The formation of complex models which were testable by regression analysis or
multivariate methods were made in twelve studies (86%). Ten studies utilized multiple
regression techniques or hierarchical linear modeling to form predictive models. Two
studies used structural equation modeling to test bona fide multivariate models.
Innovative Analyses
Both the large sample size and the wide array of variables in the NALS data allow
the analyst to use a variety of modeling methods, e.g., hierarchical linear modeling,
structural equation modeling, which are not possible in many data sets. This section will
discuss innovative analytic methods which were used to uncover factors related to adult
literacy.
Occupational variation. In their study of gender and ethnic differences of earnings
and employment status, Raudenbush and Kasim (1998) used an analytic method that
helped them determine if earnings and employment status differentials could be best
explained by an occupational preference perspective. They hypothesized that different
subpopulations (e.g., males and females) may earn different wages either because males
and females have preferences for different occupations or have different cognitive skills.

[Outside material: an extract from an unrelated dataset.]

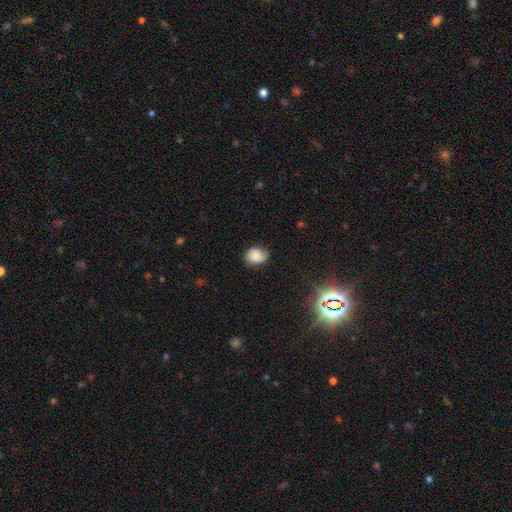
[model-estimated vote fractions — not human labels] This is likely a smooth galaxy (68%). How rounded: possibly in between (52%). Merging: likely none (66%).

Raudenbush and Kasim deduced that within-occupational inequalities cannot be solely
explained by occupational preferences, however. Also, if these inequalities cannot be
explained by cognitive skill, then they suggest that other explanations must exist for pay
and employment inequality.
To test these hypotheses Raudenbush and Kasim (1998) formulated HLM models
in which individuals were nested within occupation. This procedure allowed for
disentangling the within- and between-group occupational differences. Raudenbush and
Kasim concluded that about two-thirds of the African-American versus European-
American male gap in earnings, and essentially all of the gap in unemployment, lies
within occupations. Literacy explains more than half of the between-occupation gap, but
less than half of the within-occupation gap. Having lower literacy skills, therefore, denies
blacks access to favorable occupations and helps to explain wage inequality on the basis
of ethnicity. Raudenbush and Kasim put forth a different explanation for gender
differences, however. The majority of the gender gap is within occupation, and
controlling for literacy has little or no effect on this gender gap. Consequently, they
concluded that neither job preference theories or cognitive skill deficiency accounts for
the gender gap in earnings, and their results are consistent with a labor-force
discrimination explanation.
Contextual effects. We have previously conducted analyses to determine
predictors of literacy practices and skills using HLM, however, in a different manner
from Raudenbush and Kasim (Sheehan-Holt & Smith, 2000; Smith & Sheehan, 1998).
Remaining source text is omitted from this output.